Tarefas:
• a. Reescreva o texto sobre a habilitação para a docência desde "Para as chefias" até "1,2,3 + JI + S.", inclusive, e troque "licenciatura" por "pós-graduação".
• b. Prolongue o texto sobre a habilitação para a docência a partir da última frase apresentada.

Excerto fornecido:

Para as chefias da escola flexível das aprendizagens essenciais o problema da habilitação para a docência é um não problema.
Mesmo a mim, que só tenho uma licenciatura - com estágio integrado-, já me puseram a dar matemática, física, química, biologia, geologia e geografia
Para o baixo nível a que isto chegou, qualquer diplomado com a 4.ª classe, do tempo do Professor Marcelo Caetano, está mais do que habilitado a lecionar as duas disciplinas fundamentais, Português e Matemática, dos currículos das escolas EB 1,2,3 + JI + S.

Anónimo disse...

É o facilitismo no seu máximo esplendor!
Em Portugal, somos todos obrigados, enquanto alunos, a frequentar uma escola fácil. A seguir, o ingresso na profissão docente é facilitado por despachos de ministros que praticamente conferem habilitação para a docência a todos os licenciados dos ensinos politécnico e universitário.
No entanto, é muito estranho que, apesar de toda a facilidade na educação, Portugal permaneça na cauda da Europa no que diz respeito ao seu desenvolvimento cultural e económico. Será que a saída deste pântano em que estamos atolados não passa por uma requalificação completa de todos os professores e educadores de infância, no ativo e em formação, abrindo as portas de par em par a quem queira abraçar as novas profissões de mentores, gurus, tutores e coachers, devidamente habilitados para levarem os seus aprendizes a estádios de felicidade plena que o dinheiro não compra. Talvez assim consigamos que os portugueses fiquem todos muito felizes e bem preparados para continuarem a ir trabalhar lá para fora.

Miguel disse...

Informação extraída:
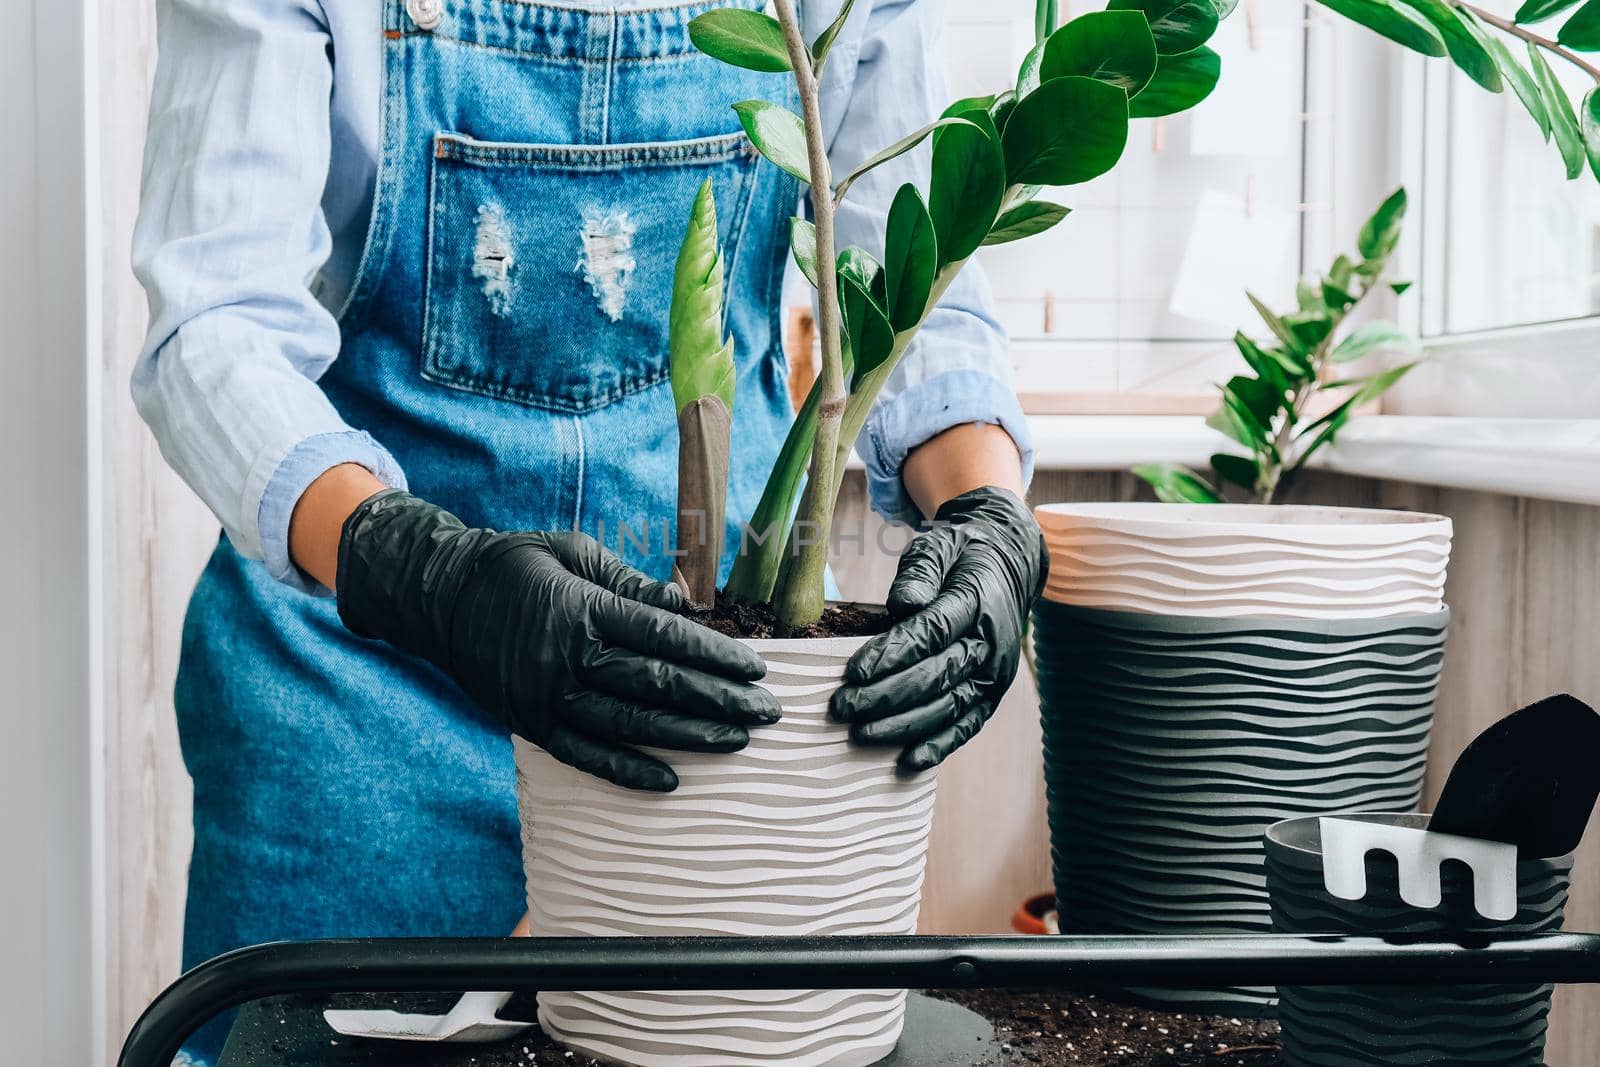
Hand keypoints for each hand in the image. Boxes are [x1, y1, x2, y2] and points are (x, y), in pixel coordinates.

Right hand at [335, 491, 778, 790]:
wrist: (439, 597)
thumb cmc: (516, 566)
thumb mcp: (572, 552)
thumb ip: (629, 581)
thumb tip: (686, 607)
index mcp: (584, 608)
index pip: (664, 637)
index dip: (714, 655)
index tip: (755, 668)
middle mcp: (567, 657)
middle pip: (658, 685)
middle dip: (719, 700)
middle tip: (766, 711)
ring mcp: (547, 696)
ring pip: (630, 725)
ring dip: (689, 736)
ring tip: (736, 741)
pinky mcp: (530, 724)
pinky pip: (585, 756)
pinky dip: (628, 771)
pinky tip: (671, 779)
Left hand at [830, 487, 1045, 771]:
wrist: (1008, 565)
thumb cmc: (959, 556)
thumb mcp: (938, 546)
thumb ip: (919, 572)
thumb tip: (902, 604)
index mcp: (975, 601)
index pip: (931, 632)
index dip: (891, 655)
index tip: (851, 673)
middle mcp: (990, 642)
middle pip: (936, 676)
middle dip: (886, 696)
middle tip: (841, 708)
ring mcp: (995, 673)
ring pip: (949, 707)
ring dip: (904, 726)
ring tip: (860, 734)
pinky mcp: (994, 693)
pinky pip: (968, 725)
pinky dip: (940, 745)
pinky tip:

Respostas esperadas:
• a.
Para as chefias da escola flexível das aprendizagens essenciais o problema da habilitação para a docência é um não problema.
Mesmo a mim, que só tenho uma pós-graduação - com estágio integrado-, já me puseram a dar matemática, física, química, biologia, geologia e geografia
Para o baixo nível a que isto chegou, qualquer diplomado com a 4.ª classe, do tempo do Professor Marcelo Caetano, está mais do que habilitado a lecionar as duas disciplinas fundamentais, Português e Matemática, dos currículos das escolas EB 1,2,3 + JI + S.

• b.
Os "mestrados em ensino de" são uma chachada monumental e por isso é que ninguém os vai tirar. Não têm pés nem cabeça e nem existem para todos os grupos de recrutamento. Esse foi logo o erro para começar. Se querem ter realmente professores, a solução passa por aceitar as habilitações próprias (o percurso científico) como chave, e depois a formação pedagógica ser dada em pós-laboral e no início da carreira (num período experimental, durante os primeiros 2 contratos, por exemplo, mas paga pelo índice 126 ou mesmo 151 dependendo da habilitação) "no terreno". Como se foi fazendo com a profissionalização em serviço da universidade aberta. Ser "professor" não é, nem pode ser uma "carreira pedagógica" fechada e urdida nas superiores de educação, isso não tem sentido algum. Tem de ser sempre uma carreira científica, que permite às pessoas que querem dar aulas poderem dá-las uns anos, poderem dar a meio tempo também, poderem ir para a indústria e voltar, ou mudar de carreira. Nos tempos modernos pensar ser "professor" como uma vocação eterna e fechada no mesmo grupo disciplinar para 30-40 anos, é uma utopia e um erro de meia dúzia de maluquinhos. Por isso é que vão faltar professores e profissionais em inúmeras áreas. Sobretudo com o Inverno Demográfico. Depois vão ficar muito admirados e a queixar-se que não há professores, e serem todos substituídos por vídeos e cursos online à la Tele-escola, porque não vai haver mesmo alternativas em certas áreas geográficas e certos grupos de recrutamento. Mas também não vai haver muito mal: aprendi muito mais a ver professores a sério em "vídeo" e cursos online do que a aturar certas iluminárias que nos calhavam à frente na vida real. Se calhar um dia ainda vão perceber que, sobretudo nas matérias mais expositivas, mais vale ter 2 ou 3 professores a dar aulas para dois milhões de alunos, do que ter milhares deles medíocres... isto vai dar uma grande volta vai, e não adianta muito reclamar, porque o modelo simplesmente não funciona com a realidade, nem com as pessoas que existem no terreno.

Anónimo disse...

Se muitas "iluminárias" de carne e osso fossem obrigadas a frequentar cursos de formação pós-laboral em filosofia ubuntu, ganhariam elas, aumentando seu brilho intelectual, e ganharíamos nós que, durante o tempo dos cursos, não teríamos de as aturar.